The following comes from My Unquiet Heart:
My son and I went for a drink at a café last night, and sat at a table in the front window. There was a homeless man sitting on the porch, alone. As Isaac and I drank our root beers, a young woman quietly walked up to the man and spoke with him. She came inside, purchased a coffee, filled it with cream and sugar, then went back outside to deliver it to the man.
This was impressive enough. The woman was discreet, and clearly didn't want to draw attention to herself. But what impressed me most deeply about her was that she didn't just buy this man a coffee. She talked with him, looked him in the eye, and touched him on the shoulder unselfconsciously and with evident care. She provided for me, as a parent, a teaching moment as I pointed out to Isaac what she was doing. She also taught me by modelling the kind of generous love to which we are called as Christians.
I couldn't help but be reminded of something Pope Francis said to his fellow Argentinians in August 2013 as they gathered to celebrate the feast of St Gaetano. In his talk, Pope Francis talked specifically not just about giving alms, but about how we should give alms. He did this by going through the questions he asks people when it comes to giving to the poor:
“Do you give alms?
“They tell me, ‘Yes, Father.’
“And when you give alms do you look in the eyes of the people you give them to?
‘Oh, I don’t know, I don’t notice.’
“Look, he has not met the people. He threw the alms and left. When he gives the alms, does his hand touch (the hand of the poor) or does he toss the coin?”
“No, you throw the coin. And you have not touched, and if you did not touch him, you did not meet him.”

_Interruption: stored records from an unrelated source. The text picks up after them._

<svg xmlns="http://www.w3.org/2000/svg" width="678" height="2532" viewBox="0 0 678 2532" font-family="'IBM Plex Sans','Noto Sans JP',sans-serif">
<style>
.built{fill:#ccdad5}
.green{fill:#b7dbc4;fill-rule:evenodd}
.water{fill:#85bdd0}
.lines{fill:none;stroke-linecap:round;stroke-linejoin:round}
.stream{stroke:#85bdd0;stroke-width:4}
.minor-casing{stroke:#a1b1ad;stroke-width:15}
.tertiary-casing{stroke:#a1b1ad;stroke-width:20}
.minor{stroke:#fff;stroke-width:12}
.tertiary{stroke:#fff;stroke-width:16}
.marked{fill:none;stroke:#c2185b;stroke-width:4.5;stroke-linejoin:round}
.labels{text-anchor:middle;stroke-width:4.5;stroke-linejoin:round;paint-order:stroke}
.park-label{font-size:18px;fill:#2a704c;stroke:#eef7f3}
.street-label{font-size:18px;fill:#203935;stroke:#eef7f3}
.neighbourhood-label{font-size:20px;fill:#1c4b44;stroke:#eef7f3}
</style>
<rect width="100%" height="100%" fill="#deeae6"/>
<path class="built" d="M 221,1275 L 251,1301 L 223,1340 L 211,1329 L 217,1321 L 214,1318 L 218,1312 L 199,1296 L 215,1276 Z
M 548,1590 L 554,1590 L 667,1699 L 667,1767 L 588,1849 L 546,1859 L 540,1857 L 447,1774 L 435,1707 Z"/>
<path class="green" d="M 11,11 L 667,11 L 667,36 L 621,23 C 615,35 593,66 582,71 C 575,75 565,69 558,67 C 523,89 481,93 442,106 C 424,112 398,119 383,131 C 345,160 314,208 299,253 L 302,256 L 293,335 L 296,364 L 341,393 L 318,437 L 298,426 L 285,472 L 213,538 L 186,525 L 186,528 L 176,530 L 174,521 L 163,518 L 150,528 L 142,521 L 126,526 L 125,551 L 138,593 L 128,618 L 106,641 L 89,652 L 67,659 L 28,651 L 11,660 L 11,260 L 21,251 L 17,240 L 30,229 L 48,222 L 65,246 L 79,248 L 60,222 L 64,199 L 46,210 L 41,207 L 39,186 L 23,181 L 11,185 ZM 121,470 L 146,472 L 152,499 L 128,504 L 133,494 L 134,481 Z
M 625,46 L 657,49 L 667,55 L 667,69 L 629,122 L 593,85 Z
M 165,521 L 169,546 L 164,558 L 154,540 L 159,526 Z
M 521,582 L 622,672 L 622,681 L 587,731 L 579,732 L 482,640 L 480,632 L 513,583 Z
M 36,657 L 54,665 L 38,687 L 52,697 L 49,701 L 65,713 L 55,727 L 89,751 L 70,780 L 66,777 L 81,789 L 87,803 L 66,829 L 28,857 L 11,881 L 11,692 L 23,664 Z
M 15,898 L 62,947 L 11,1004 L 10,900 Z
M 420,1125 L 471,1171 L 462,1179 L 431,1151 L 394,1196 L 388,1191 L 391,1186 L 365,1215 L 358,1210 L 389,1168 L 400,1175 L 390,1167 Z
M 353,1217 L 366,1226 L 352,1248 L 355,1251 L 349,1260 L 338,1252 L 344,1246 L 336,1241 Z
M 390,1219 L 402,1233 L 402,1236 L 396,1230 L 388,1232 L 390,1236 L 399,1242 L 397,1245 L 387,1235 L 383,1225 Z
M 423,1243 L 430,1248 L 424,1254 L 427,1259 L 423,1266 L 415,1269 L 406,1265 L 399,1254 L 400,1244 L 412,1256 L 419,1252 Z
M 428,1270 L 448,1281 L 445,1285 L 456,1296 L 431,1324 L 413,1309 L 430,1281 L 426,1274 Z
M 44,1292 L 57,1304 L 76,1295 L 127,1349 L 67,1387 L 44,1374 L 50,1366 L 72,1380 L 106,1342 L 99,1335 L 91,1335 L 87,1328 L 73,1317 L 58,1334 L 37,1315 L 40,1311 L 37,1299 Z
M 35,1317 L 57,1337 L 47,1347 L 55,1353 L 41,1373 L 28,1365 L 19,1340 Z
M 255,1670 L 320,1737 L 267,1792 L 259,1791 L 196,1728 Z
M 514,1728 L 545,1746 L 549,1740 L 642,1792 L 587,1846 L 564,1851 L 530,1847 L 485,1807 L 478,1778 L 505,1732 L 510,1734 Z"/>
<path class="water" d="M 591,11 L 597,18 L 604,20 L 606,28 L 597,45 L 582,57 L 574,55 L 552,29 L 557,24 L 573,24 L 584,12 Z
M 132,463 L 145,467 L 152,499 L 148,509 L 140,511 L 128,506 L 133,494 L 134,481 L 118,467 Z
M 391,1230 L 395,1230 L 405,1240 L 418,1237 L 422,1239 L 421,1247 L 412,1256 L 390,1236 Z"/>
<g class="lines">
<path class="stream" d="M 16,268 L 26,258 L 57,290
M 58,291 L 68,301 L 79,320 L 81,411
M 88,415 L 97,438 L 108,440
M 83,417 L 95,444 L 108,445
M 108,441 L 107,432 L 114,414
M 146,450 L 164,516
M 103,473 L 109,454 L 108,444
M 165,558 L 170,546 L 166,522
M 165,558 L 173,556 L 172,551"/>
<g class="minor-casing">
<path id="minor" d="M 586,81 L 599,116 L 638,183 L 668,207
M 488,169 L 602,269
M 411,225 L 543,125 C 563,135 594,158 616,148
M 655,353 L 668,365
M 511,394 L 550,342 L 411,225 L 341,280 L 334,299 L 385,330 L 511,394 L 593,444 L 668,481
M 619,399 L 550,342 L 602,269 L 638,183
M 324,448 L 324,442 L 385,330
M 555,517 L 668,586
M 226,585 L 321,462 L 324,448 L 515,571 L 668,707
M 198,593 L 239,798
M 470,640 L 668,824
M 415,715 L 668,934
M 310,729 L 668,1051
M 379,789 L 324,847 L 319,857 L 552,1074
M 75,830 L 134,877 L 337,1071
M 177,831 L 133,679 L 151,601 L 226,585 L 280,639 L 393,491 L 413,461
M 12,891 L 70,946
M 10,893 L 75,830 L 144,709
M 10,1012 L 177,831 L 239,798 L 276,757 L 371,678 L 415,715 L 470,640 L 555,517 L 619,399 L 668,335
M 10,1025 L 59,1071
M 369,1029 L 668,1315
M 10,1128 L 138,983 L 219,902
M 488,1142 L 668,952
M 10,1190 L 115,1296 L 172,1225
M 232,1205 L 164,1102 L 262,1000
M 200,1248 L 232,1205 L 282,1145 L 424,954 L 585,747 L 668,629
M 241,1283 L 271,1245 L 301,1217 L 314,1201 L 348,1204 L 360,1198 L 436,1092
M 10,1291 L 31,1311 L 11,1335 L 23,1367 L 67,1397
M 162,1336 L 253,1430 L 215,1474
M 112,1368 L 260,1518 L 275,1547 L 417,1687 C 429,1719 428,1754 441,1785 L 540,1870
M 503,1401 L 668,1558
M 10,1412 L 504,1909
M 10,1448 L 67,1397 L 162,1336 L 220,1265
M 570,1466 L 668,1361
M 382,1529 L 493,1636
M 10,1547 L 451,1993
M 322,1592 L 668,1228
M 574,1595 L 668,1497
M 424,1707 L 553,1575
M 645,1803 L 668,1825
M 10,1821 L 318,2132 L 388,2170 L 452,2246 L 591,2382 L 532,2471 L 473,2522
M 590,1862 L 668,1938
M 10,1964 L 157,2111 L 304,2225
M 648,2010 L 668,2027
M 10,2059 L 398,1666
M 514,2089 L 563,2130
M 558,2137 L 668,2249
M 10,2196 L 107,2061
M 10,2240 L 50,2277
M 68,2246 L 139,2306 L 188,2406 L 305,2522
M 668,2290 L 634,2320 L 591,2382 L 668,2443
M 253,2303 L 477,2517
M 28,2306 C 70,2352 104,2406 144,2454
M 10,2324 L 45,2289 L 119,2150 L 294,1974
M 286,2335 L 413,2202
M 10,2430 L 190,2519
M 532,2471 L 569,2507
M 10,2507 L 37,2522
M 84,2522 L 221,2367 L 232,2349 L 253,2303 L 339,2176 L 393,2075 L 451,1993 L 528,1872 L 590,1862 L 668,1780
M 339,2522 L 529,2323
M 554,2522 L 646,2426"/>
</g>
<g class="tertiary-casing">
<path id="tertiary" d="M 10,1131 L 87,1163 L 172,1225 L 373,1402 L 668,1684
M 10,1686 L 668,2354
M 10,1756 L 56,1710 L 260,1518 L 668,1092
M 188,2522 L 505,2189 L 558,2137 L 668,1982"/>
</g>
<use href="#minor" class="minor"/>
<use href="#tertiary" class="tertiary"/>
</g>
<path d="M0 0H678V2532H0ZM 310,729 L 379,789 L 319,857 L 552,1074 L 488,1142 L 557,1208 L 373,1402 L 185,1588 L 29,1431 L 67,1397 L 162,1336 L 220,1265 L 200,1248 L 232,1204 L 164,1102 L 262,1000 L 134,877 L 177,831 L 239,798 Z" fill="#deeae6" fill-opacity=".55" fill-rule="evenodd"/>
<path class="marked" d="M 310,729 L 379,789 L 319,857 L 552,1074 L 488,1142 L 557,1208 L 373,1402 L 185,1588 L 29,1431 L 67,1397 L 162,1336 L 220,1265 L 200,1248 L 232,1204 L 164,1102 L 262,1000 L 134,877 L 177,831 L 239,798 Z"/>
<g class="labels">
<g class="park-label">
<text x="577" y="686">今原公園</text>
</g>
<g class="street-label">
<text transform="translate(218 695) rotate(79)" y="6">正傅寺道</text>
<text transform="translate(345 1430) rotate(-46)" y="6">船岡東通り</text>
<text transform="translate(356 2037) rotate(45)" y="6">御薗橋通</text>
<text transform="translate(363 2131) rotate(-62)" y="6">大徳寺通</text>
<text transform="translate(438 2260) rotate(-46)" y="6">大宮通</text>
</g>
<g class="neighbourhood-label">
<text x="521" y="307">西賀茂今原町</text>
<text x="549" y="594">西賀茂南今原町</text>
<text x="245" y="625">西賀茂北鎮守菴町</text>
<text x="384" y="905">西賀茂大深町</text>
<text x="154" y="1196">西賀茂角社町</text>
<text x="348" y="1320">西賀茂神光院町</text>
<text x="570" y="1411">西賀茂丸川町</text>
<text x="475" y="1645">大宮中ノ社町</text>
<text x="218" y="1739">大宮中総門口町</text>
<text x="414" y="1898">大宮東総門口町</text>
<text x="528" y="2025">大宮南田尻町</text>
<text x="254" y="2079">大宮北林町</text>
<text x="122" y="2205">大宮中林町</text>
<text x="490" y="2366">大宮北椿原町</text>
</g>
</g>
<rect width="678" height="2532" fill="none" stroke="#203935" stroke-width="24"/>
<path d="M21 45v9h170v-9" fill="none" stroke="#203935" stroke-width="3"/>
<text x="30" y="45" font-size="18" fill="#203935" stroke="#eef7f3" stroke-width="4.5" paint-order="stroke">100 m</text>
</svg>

“What Jesus teaches us is first to meet, and (after) meeting, to help. We need to know how to meet. We need to build, to create, to construct a culture of encounter.”At a Heine Brothers Coffee shop on the corner of Bardstown Road and Longest Avenue, I saw a young woman truly meet a homeless man. Yes, there is more to generous love than just buying someone a coffee, talking to them, and touching them. There are systematic changes that need to take place in our society such that we truly care for the poor. However, such changes take place through transformed hearts, hearts like the one I saw yesterday that convict me to love more fully.